Muscle memory: the evidence

(Photo: CC0 / Pixabay / tanjashaw)
Experts have not yet been able to clearly explain which processes take place in the cells during the muscle memory effect. Two studies now appear to be tracking muscle memory. However, the results raise further questions. The studies observed different effects that they attribute to muscle memory. Thus, there are at least two possibilities for the location of muscle memory.
Likewise, there is still no answer as to how long the memory effect in the muscles lasts. One of the tests shows that the effect lasts for at least a seven-week break from training.
- Changes in DNA: A study from England sees muscle memory in the DNA of muscle cells. As the science magazine Scinexx reports, the researchers found that the subjects built up significantly more muscles after they resumed training. The muscles grew on average twice as compared to the first training phase. They attribute the muscle memory effect to changes in the epigenetic deposits on the DNA strands. Such epigenetic deposits can occur, for example, through diet or living conditions. They block parts of the cell DNA. The increased muscle activity in the first phase of training had cleared the DNA of these deposits. After a seven-week break from training, the muscles were still free of deposits and were therefore able to work more effectively in the second round of training.
- Number of cell nuclei: The second research group from Norway sees a connection with the muscle memory effect in the number of cell nuclei. According to the medical portal DocCheck, muscles can form between 100 and 1,000 cell nuclei. In the study, researchers administered steroids to mice. Due to this doping agent, the number of cell nuclei in the muscle cells increased and also remained in the doping break. After subsequent stress training, the muscles of the doped mice gained 30 percent more mass than the muscles of a non-doped comparison group. Such means are prohibited in professional sports for muscle building.
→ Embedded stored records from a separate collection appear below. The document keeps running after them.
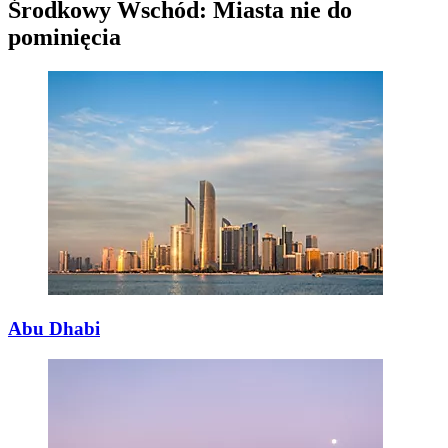
Środkowy Wschód: Miasta nie do
pominięcia
Abu Dhabi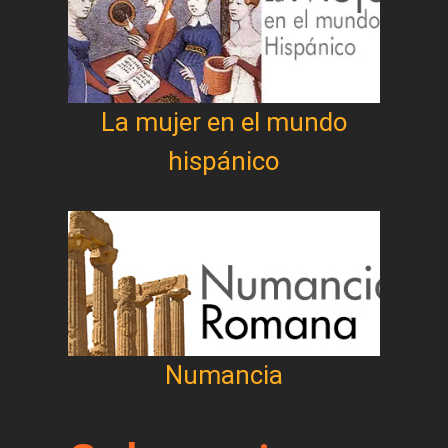
La mujer en el mundo
hispánico
Numancia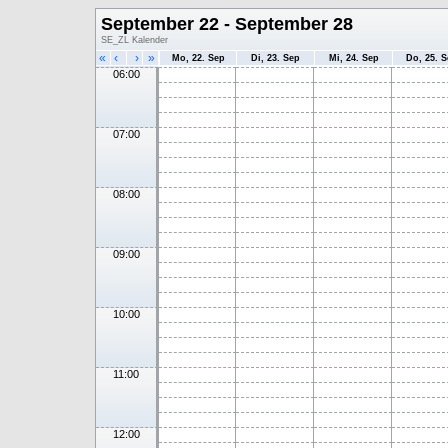
September 22 - September 28
SE_ZL Kalender
«
‹
›
»
Mo, 22. Sep
Di, 23. Sep
Mi, 24. Sep
Do, 25. 
06:00
07:00
08:00
09:00
10:00
11:00
12:00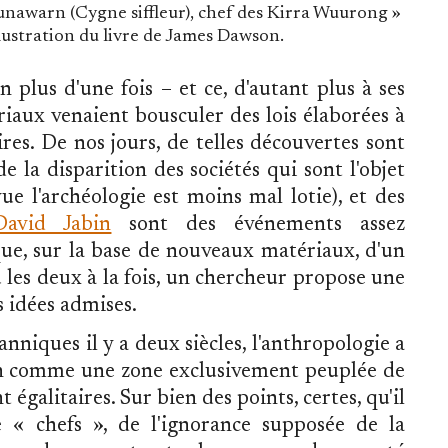
nawarn (Cygne siffleur), chef des Kirra Wuurong »
llustration du livre de James Dawson.
n plus d'une fois – et ce, d'autant plus à ses
iaux venaient bousculer des lois élaborées à
es. De nos jours, de telles découvertes sont
de la disparition des sociétés qui sont l'objet
ue l'archéologie est moins mal lotie), et des
avid Jabin
sont des événements assez
ue, sur la base de nouveaux matériaux, d'un
les deux à la fois, un chercheur propose une
 idées admises.
anniques il y a deux siècles, l'anthropologie a
ien comme une zone exclusivement peuplée de
galitaires. Sur bien des points, certes, qu'il
de « chefs », de l'ignorance supposée de la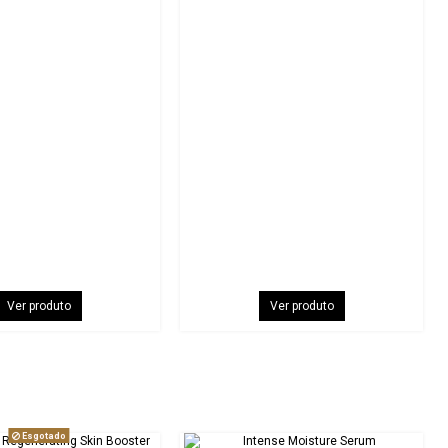
Ver produto
Ver produto
Esgotado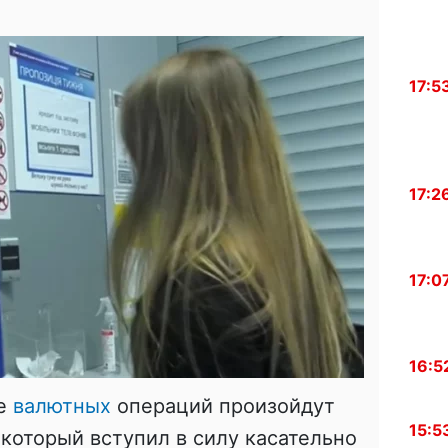
17:5
17:2
17:0
16:5
ке
валютных
операций произойдут
15:5
 который вступил в силу касательно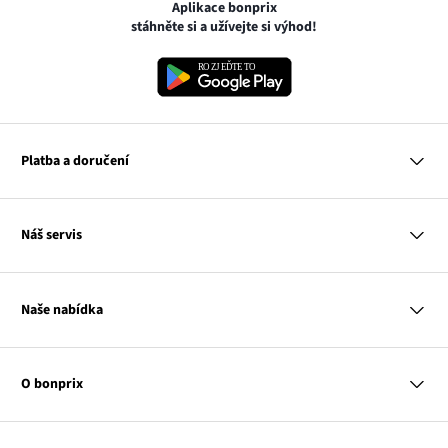
Aplikace bonprix
stáhněte si a užívejte si výhod!
Platba a doručení
MasterCard
Náš servis
VISA
Google pay
Otázky a odpovědi
Apple pay
Doručení a platby
Naše nabídka
PayU
Vrácení a reklamace
Platba na dobírku
Tabulky velikostí
Žena
Balikovna
Klub bonprix
Muž
Zasilkovna
Katalog
O bonprix
Dítě
Kontakt
Dům
Hodnocení výrobků
Odkaz
O nás
Mapa tagů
Muscle memory is more than motor memory

(Photo: CC0 / Pixabay / Antranias)
For a long time it was unclear how muscle memory works and where it should be located. So far, experts have explained the rapid muscle build-up by saying that experienced athletes can train more effectively.
That is certainly part of the explanation. The brain has already stored the movement sequences in the motor memory. The sequences of movements are stored in the brain, similar to a computer program.
Motor memory explains, for example, that you unconsciously remember learned movement sequences even after several years. Even if you haven’t been on a bike for years, you can still get on it and start riding. You don’t forget how to ride a bike.
This automated motor memory uses, for example:
- Tennis players: The basic movements run automatically, so you can concentrate fully on the gameplay and your tactics.
- Dancers: The motor memory helps them to recall the complex choreographies automatically.
- Musicians: Through regular practice, they can access the stored movement sequences and concentrate on the interpretation of the pieces of music.
However, motor memory does not explain why you can quickly regain your old strength potential after a break in training. The muscle memory effect is responsible for this. This allows your muscles to “remember” previous growth and build on it.